━━ Selected excerpt
[ARM] Add early-clobber to MVE VCMLA.f32 (#114995)

ostannard · web-flow · commit 9b016e3cb285 · 2024-11-06T14:46:08.000Z
This instruction (but not the f16 variant) cannot us the same register
for the output as either of the inputs, so it needs to be marked as
early-clobber.
diff --git a/llvm/lib/Target/ARM/ARMInstrMVE.td b/llvm/lib/Target/ARM/ARMInstrMVE.td
@@ -3583,10 +3583,10 @@ def ARMimmOneH: PatLeaf<(bitconvert (v8i16 (ARMvmovImm (i32 2620))))>; // 1.0 ha
 defm MVE_VMULf32 : MVE_VMUL_fp_m<MVE_v4f32, ARMimmOneF>;
 defm MVE_VMULf16 : MVE_VMUL_fp_m<MVE_v8f16, ARMimmOneH>;
 
-class MVE_VCMLA<string suffix, bits<2> size>
+class MVE_VCMLA<string suffix, bits<2> size, string cstr>
   : MVEFloatArithNeon<"vcmla", suffix, size{1}, (outs MQPR:$Qd),
                          (ins MQPR:$Qd_src, MQPR:$Qn, MQPR:$Qm, complexrotateop:$rot),
-                         "$Qd, $Qn, $Qm, $rot", vpred_n, "$Qd = $Qd_src", size, []> {
+                         "$Qd, $Qn, $Qm, $rot", vpred_n, "$Qd = $Qd_src"#cstr, size, []> {
   bits<4> Qd;
   bits<4> Qn;
   bits<2> rot;
@@ -3603,8 +3603,8 @@ class MVE_VCMLA<string suffix, bits<2> size>
   let Inst{4} = 0b0;
 }
 
-multiclass MVE_VCMLA_m<MVEVectorVTInfo VTI> {
-  def "" : MVE_VCMLA<VTI.Suffix, VTI.Size>;
+multiclass MVE_VCMLA_m<MVEVectorVTInfo VTI, string cstr=""> {
+  def "" : MVE_VCMLA<VTI.Suffix, VTI.Size, cstr>;
   defvar Inst = !cast<Instruction>(NAME);
 
   let Predicates = [HasMVEFloat] in {
@@ -3633,7 +3633,7 @@ multiclass MVE_VCMLA_m<MVEVectorVTInfo VTI> {
 }
 
 defm MVE_VCMLAf16 : MVE_VCMLA_m<MVE_v8f16>;
-defm MVE_VCMLAf32 : MVE_VCMLA_m<MVE_v4f32>;
+defm MVE_VCMLAf32 : MVE_VCMLA_m<MVE_v4f32, ",@earlyclobber $Qd">;
 
 class MVE_VADDSUBFMA_fp<string iname, string suffix, bits<2> size, bit bit_4,
                         bit bit_8, bit bit_21, dag iops=(ins),
diff --git a/llvm/test/CodeGen/Thumb2/mve-vcmla.ll b/llvm/test/CodeGen/Thumb2/mve-vcmla.ll
@@ -121,3 +121,27 @@ entry:
   %res = fadd <4 x float> %d, %a
   ret <4 x float> %res
 }
+
+define arm_aapcs_vfpcc <8 x half> @same_register_f16(<8 x half> %a) {
+; CHECK-LABEL: same_register_f16:
+; CHECK:       @ %bb.0: @ %entry
+; CHECK-NEXT:    vcmla.f16 q0, q0, q0, #0
+; CHECK-NEXT:    bx lr
+entry:
+  %d = tail call <8 x half> @llvm.arm.mve.vcmlaq.v8f16(i32 0, <8 x half> zeroinitializer, <8 x half> %a, <8 x half> %a)
━━━━
━━ The data
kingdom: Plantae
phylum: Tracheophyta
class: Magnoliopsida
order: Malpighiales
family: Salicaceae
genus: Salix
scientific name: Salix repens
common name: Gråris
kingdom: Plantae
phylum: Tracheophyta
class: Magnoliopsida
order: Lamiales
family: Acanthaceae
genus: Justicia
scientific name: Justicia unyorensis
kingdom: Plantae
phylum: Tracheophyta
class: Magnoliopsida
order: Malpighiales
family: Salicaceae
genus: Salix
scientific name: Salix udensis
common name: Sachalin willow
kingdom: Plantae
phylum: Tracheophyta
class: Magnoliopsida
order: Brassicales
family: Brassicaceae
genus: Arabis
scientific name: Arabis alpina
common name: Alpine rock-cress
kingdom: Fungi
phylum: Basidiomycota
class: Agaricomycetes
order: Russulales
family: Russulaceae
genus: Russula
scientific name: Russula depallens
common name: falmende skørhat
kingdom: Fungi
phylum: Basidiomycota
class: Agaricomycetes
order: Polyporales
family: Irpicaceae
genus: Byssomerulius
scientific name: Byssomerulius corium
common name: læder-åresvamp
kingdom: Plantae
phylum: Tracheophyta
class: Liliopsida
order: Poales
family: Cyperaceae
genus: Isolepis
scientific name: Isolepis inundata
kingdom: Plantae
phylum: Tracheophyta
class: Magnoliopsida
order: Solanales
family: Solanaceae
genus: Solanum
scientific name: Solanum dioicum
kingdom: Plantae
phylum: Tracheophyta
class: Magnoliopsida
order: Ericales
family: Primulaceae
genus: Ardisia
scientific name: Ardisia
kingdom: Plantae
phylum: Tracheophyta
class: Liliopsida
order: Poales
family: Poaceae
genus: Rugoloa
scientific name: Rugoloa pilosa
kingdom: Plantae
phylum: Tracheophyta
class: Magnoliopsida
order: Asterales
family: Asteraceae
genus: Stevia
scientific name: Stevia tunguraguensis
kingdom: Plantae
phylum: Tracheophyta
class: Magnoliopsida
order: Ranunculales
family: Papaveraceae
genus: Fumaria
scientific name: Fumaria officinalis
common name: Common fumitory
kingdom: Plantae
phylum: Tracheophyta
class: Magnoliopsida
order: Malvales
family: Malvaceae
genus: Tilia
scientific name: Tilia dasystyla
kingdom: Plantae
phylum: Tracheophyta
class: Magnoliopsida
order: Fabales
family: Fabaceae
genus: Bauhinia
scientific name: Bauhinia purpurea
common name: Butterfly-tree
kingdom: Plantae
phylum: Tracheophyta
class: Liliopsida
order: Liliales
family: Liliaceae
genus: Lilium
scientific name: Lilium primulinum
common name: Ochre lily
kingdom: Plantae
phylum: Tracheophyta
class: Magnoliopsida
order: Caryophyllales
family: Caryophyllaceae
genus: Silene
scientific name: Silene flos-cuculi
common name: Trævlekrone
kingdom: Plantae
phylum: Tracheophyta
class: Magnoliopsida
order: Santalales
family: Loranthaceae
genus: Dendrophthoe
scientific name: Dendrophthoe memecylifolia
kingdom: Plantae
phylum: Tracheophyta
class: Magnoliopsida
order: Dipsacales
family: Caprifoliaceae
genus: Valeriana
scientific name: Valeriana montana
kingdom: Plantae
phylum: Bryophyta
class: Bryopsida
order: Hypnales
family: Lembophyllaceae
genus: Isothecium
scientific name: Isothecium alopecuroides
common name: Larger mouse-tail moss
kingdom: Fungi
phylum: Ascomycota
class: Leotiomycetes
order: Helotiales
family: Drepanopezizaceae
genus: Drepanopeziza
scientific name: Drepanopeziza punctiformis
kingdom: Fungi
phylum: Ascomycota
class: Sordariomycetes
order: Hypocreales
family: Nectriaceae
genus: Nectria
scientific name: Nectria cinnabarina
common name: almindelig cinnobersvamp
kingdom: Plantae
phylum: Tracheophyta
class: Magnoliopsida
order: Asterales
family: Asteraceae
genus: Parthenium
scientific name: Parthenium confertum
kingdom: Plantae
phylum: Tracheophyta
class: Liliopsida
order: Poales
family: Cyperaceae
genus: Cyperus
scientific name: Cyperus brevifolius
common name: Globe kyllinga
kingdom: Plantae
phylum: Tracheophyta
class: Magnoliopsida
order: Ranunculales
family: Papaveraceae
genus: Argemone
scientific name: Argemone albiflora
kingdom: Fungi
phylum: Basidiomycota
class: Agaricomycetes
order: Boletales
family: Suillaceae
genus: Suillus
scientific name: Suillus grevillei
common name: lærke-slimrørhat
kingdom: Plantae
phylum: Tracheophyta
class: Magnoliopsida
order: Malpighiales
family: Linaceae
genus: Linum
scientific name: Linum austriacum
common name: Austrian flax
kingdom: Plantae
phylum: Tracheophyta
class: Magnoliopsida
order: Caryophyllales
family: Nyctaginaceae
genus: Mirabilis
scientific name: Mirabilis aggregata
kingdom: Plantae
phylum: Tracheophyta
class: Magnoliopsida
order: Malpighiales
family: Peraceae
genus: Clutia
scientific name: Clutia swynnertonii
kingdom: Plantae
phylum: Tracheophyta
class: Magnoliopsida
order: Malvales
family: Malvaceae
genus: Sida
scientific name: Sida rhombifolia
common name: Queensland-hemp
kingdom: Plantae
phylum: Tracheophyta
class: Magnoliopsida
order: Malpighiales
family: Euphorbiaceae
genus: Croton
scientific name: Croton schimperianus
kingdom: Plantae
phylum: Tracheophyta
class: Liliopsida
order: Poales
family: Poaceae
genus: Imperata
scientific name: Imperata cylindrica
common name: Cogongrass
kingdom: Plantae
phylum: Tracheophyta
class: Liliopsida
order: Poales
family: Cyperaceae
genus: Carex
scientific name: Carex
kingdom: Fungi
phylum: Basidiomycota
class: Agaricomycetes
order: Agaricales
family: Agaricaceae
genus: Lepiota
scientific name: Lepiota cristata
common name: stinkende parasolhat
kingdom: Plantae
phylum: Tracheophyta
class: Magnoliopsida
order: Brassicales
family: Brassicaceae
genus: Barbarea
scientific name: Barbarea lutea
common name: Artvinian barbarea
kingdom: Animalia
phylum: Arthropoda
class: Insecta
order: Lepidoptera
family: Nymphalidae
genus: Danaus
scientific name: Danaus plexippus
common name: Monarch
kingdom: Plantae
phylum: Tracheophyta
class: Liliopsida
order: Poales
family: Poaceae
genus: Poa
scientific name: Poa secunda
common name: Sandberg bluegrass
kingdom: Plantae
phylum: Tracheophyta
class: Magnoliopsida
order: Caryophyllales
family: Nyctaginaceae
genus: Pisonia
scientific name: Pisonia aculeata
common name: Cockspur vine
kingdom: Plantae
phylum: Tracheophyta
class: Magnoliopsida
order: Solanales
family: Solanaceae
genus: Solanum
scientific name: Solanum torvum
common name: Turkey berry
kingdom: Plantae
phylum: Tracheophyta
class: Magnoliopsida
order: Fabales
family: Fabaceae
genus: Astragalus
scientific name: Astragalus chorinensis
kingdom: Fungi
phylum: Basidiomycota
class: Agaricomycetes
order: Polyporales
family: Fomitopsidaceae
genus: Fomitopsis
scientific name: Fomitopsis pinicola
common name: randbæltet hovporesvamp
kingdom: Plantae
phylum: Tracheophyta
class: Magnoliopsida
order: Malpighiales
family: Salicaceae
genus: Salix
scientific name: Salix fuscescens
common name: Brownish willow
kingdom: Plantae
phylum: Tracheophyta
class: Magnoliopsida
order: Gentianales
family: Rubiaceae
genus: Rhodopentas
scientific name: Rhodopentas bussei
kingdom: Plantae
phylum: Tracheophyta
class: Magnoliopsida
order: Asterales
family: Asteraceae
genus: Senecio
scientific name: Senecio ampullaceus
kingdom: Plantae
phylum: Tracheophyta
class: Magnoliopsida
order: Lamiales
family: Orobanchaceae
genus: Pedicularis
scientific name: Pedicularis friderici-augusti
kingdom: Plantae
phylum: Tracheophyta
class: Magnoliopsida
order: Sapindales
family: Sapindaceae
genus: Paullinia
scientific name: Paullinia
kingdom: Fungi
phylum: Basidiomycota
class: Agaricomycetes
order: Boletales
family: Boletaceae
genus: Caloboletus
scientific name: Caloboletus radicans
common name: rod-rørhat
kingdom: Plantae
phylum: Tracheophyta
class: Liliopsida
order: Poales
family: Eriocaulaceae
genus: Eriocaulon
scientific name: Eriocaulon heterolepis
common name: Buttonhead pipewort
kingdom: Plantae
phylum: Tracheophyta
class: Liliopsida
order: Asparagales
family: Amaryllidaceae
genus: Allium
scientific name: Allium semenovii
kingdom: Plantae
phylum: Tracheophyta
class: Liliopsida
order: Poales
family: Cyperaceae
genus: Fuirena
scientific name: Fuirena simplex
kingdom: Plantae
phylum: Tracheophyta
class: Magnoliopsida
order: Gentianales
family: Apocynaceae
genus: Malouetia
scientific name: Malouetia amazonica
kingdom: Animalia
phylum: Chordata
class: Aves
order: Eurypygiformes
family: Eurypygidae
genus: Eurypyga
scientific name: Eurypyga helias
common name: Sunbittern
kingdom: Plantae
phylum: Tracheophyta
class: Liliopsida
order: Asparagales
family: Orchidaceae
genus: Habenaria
━━━━
▶ _Exercise requirements_:
1. Edit the entries from the first line through the line containing "scientific name: Justicia unyorensis": write those lines again with "phylum" changed to "division" and everything else left as is.
2. Proceed with the commit adding early-clobber to MVE VCMLA.f32, picking up right after its last line.
The entries have nothing to do with the commit adding early-clobber to MVE VCMLA.f32.

▶ _Task-by-task results_:
1.
kingdom: Plantae
division: Tracheophyta
class: Magnoliopsida
order: Malpighiales
family: Salicaceae
genus: Salix
scientific name: Salix repens
common name: Gråris
kingdom: Plantae
division: Tracheophyta
class: Magnoliopsida
order: Lamiales
family: Acanthaceae
genus: Justicia
scientific name: Justicia unyorensis

2.
+  %res = fadd fast <8 x half> %d, %a
+  ret <8 x half> %res
+}
+
+define arm_aapcs_vfpcc <4 x float> @same_register_f32(<4 x float> %a) {
+; CHECK-LABEL: same_register_f32:
+; CHECK:       @ %bb.0: @ %entry
+; CHECK-NEXT:    vmov q1, q0
+; CHECK-NEXT:    vcmla.f32 q1, q0, q0, #0
+; CHECK-NEXT:    vmov q0, q1
+; CHECK-NEXT:    bx lr
+entry:
+  %d = tail call <4 x float> @llvm.arm.mve.vcmlaq.v4f32(i32 0, <4 x float> zeroinitializer, <4 x float> %a, <4 x float> %a)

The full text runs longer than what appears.